Asymptotically Efficient Distributed Experimentation
Abstract: Sequential decision making by a large set of myopic agents has gained significant attention over the past decade. In such settings, even a little amount of experimentation from a few agents would benefit all others but obtaining such experimentation could be challenging for a central planner. The academic literature has focused on mechanisms for promoting experimentation through monetary incentives and persuasion through careful information disclosure. In this paper, we study a simple control that the central planner can use to coordinate experimentation. We consider a set of myopic agents that observe their own histories but not the histories of other agents. In a continuous-time stochastic multi-armed bandit model, the agents pick arms myopically and receive instantaneous rewards. Meanwhile, the central planner can observe the history of all agents. We consider a class of policies where the central planner is allowed to irrevocably remove arms. We show that an appropriately chosen policy within this class can generate the needed experimentation and match the regret bounds for a centralized problem thus mitigating the cost of decentralization. We also quantify the minimum number of agents that are needed for such a policy to be asymptotically optimal and the impact of the number of agents on the speed of learning.
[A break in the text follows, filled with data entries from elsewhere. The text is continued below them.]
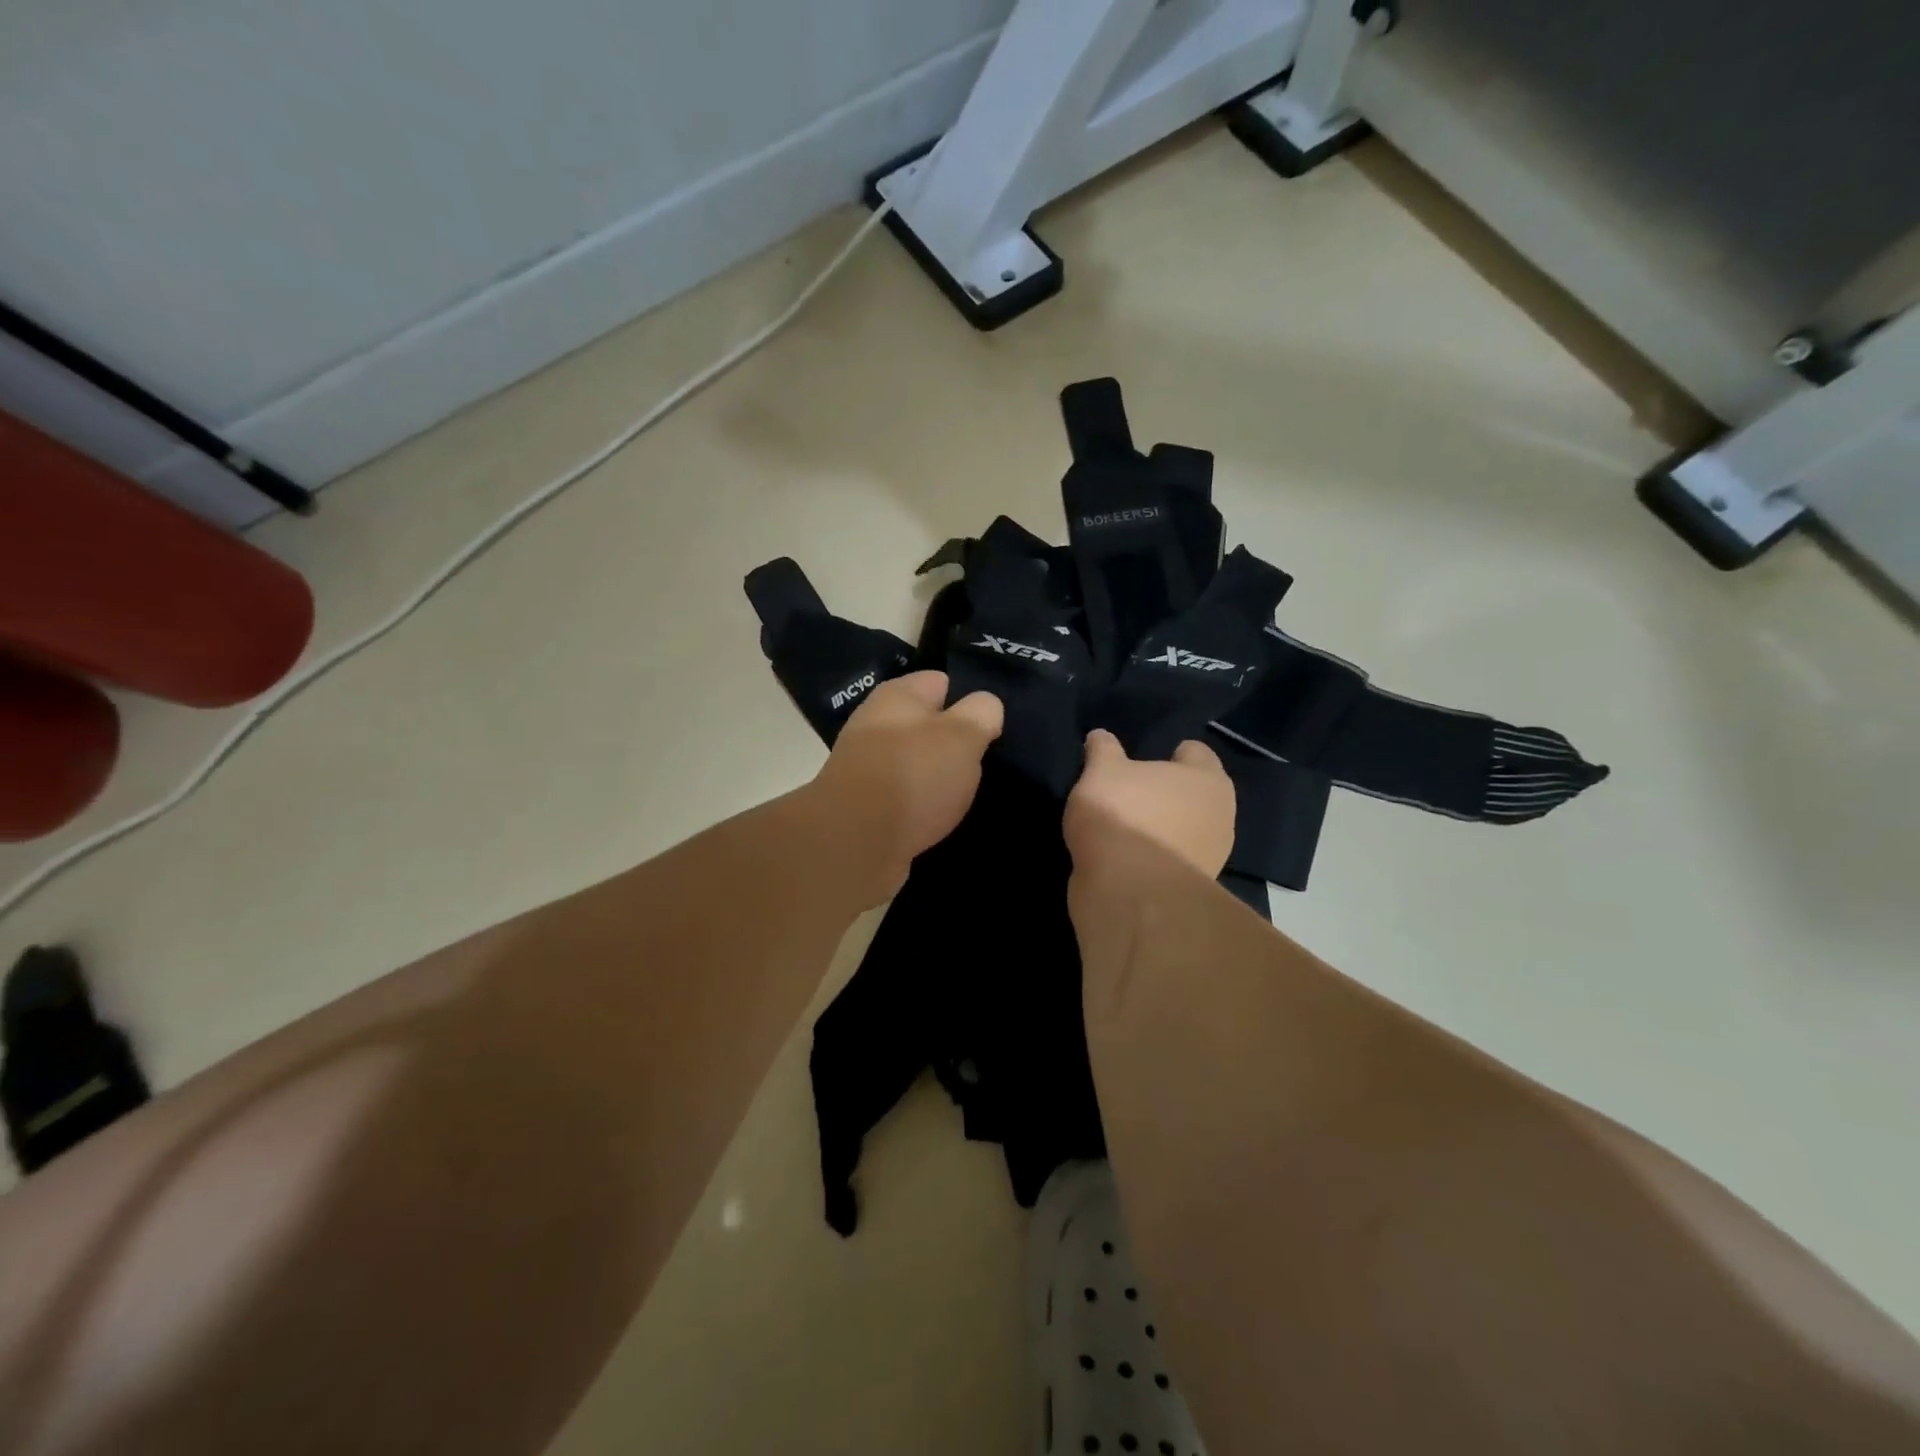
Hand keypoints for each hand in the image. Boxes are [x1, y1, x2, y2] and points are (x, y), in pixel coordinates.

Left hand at [808, 671, 1003, 902]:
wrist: (855, 843)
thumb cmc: (913, 776)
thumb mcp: (962, 736)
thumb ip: (981, 714)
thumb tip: (985, 706)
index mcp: (897, 696)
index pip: (941, 682)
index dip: (969, 700)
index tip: (991, 725)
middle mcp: (877, 725)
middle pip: (927, 726)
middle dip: (955, 743)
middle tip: (984, 763)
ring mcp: (868, 767)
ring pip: (916, 763)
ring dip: (939, 778)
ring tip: (966, 794)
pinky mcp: (866, 807)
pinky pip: (905, 798)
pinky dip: (923, 807)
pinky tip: (940, 819)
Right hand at [1064, 729, 1235, 881]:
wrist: (1131, 892)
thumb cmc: (1123, 815)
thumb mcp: (1101, 771)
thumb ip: (1102, 750)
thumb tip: (1100, 736)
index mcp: (1207, 778)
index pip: (1195, 752)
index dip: (1170, 751)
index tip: (1143, 757)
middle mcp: (1220, 814)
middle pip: (1193, 793)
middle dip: (1168, 792)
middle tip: (1133, 791)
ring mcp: (1210, 855)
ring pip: (1185, 829)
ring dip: (1163, 827)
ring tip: (1127, 826)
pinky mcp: (1191, 886)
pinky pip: (1171, 859)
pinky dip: (1155, 855)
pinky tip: (1127, 855)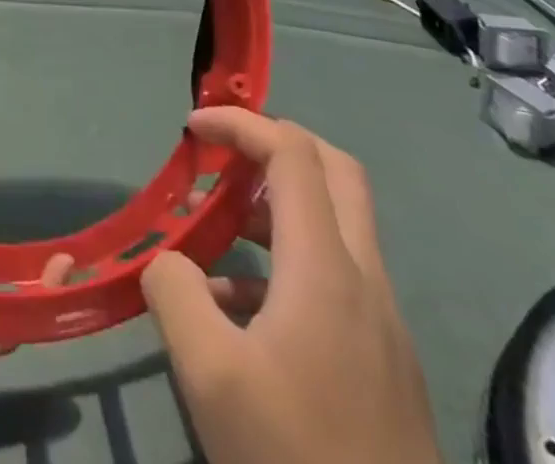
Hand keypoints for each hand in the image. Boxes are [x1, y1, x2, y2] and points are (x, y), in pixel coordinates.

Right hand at [141, 109, 441, 463]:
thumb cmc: (295, 458)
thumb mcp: (210, 375)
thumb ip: (175, 292)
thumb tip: (169, 261)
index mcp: (325, 266)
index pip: (291, 152)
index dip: (240, 123)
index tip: (193, 130)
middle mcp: (364, 279)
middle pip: (333, 171)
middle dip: (275, 144)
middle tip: (223, 157)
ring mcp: (382, 323)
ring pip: (337, 225)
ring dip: (277, 205)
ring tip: (217, 228)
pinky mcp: (385, 363)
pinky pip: (336, 278)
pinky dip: (287, 262)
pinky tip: (238, 309)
Biography: Ankur Mani is a Levenick Scholar at the Institute for Sustainability, Energy, and Environment and an affiliate faculty in the Industrial and Systems Engineering department at the University of Minnesota, Twin Cities. Earlier he received his Ph.D. in Media Arts and Science at the Massachusetts Institute of Technology and spent a year at the New York University, Stern School of Business and Microsoft Research. His research takes an interdisciplinary approach towards efficient design of infrastructure networks and collective decision making, with applications in sustainable production and consumption, rooted in social and economic sciences, operations research, and computer science. His research has appeared in several prominent venues (Management Science, Production and Operations Management, Nature Human Behavior, ACM Economics and Computation, Association for the Advancement of Artificial Intelligence, Proceedings of the IEEE, IEEE Transactions on Signal Processing and others) and received accolades within these disciplines (INFORMS, POMS, Aviation Applications Society, Net Institute).